## WHAT IS EXPECTED
Find all lines with the word "between" in the material, then copy them.

## EXTRACTED RECORDS
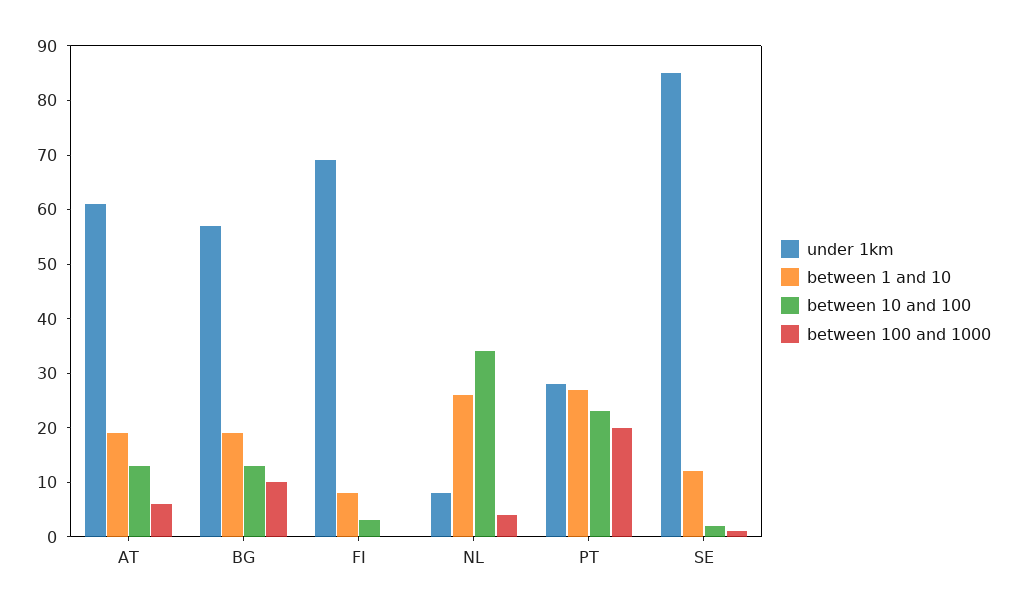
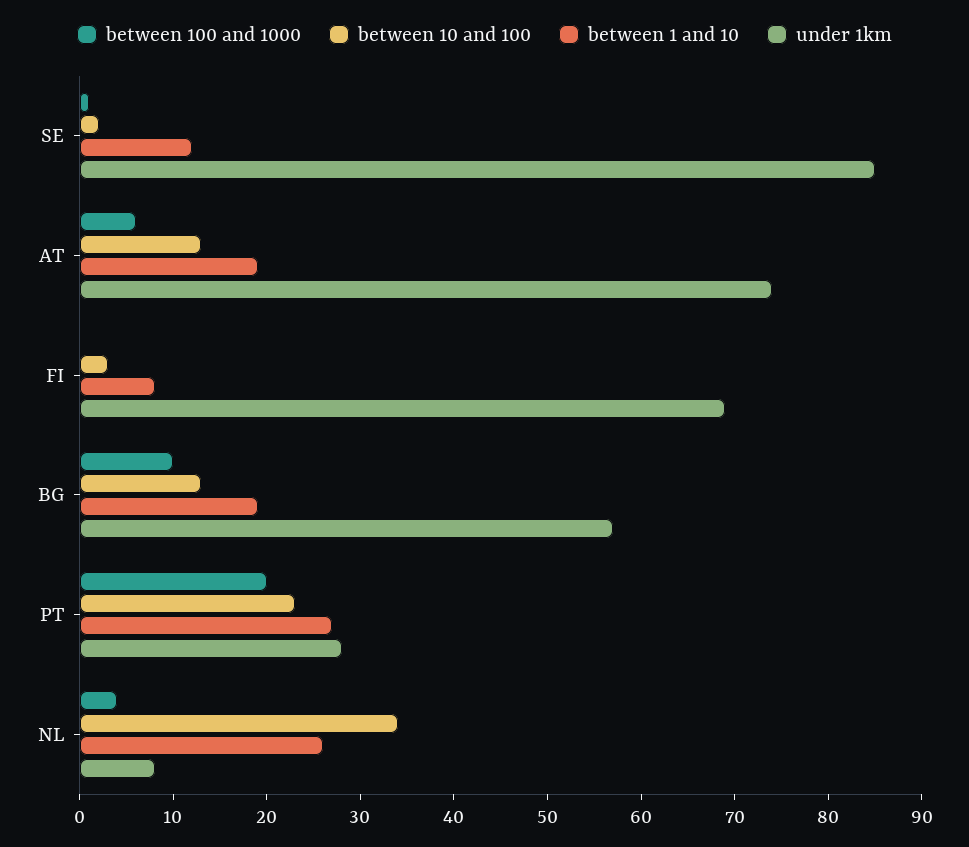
  {
    "under 1km": {
-     "AT": 60,
+     "AT": 74,
      "BG": 57,
      "FI": 69,
      "NL": 8,
      "PT": 28,
      "SE": 85
    },
    "between 1 and 10": {
      "AT": 19,
      "BG": 19,
      "FI": 8,
      "NL": 26,
      "PT": 27,
      "SE": 12
    },
    "between 10 and 100": {
      "AT": 13,
      "BG": 13,
      "FI": 3,
      "NL": 34,
      "PT": 23,
      "SE": 2
    },
    "between 100 and 1000": {
      "AT": 6,
      "BG": 10,
      "FI": 0,
      "NL": 4,
      "PT": 20,
      "SE": 1
    }
  }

## RESPONSE TO THIS EXERCISE
    "between 1 and 10": {
    "between 10 and 100": {
    "between 100 and 1000": {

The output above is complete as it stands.